◆ EXERCISE DETAILS ◆
In the records below, find each line that holds "with" and return it.

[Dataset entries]
*-*-*
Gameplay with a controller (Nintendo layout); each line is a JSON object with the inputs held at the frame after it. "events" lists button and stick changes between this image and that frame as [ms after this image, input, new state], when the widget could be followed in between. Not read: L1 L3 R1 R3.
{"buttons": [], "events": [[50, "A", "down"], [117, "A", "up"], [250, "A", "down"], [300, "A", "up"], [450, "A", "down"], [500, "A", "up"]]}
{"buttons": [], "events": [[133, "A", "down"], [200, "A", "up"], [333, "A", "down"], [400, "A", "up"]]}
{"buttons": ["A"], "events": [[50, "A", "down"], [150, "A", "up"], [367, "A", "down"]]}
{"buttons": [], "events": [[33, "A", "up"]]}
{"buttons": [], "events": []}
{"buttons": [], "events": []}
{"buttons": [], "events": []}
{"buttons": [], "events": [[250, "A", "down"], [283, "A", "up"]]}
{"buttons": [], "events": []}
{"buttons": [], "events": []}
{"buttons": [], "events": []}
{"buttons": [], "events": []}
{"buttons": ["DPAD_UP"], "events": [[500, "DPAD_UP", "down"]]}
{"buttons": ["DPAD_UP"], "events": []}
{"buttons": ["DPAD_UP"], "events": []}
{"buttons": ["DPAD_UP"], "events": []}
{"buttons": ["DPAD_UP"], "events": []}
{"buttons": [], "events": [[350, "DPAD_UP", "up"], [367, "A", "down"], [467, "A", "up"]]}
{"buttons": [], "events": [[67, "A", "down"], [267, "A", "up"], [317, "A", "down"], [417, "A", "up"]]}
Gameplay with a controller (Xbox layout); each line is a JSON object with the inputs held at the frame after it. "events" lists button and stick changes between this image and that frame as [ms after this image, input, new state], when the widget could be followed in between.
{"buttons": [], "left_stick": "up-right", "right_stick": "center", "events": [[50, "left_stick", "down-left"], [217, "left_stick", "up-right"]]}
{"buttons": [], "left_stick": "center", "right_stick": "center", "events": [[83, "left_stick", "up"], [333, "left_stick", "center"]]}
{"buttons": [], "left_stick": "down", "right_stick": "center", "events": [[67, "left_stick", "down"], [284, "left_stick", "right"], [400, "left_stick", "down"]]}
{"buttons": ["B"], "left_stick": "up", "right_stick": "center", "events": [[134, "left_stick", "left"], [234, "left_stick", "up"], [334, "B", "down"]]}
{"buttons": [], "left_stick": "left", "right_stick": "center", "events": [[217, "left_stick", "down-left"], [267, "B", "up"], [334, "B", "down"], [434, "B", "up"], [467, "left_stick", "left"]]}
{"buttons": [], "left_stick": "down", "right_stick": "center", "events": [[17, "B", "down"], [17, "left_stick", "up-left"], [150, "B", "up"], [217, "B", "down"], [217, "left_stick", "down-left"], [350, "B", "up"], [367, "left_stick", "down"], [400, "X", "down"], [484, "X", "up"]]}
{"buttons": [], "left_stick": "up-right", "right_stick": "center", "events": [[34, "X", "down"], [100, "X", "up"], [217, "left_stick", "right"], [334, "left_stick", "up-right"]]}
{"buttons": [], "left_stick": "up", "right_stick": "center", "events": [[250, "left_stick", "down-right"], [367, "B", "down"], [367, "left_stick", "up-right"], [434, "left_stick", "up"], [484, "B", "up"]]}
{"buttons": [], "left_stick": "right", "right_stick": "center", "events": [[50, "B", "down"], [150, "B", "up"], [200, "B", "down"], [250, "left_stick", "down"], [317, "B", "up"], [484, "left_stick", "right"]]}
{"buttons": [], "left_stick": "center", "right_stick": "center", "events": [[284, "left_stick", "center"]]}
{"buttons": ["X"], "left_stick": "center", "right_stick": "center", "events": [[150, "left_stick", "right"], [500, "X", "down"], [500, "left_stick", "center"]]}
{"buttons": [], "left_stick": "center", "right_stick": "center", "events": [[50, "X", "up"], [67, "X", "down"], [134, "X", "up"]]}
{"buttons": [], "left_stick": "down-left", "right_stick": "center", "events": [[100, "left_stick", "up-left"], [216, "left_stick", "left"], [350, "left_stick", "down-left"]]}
*-*-*
◆ PROBLEM SOLUTION ◆
Gameplay with a controller (Nintendo layout); each line is a JSON object with the inputs held at the frame after it. "events" lists button and stick changes between this image and that frame as [ms after this image, input, new state], when the widget could be followed in between. Not read: L1 L3 R1 R3.
Gameplay with a controller (Xbox layout); each line is a JSON object with the inputs held at the frame after it. "events" lists button and stick changes between this image and that frame as [ms after this image, input, new state], when the widget could be followed in between.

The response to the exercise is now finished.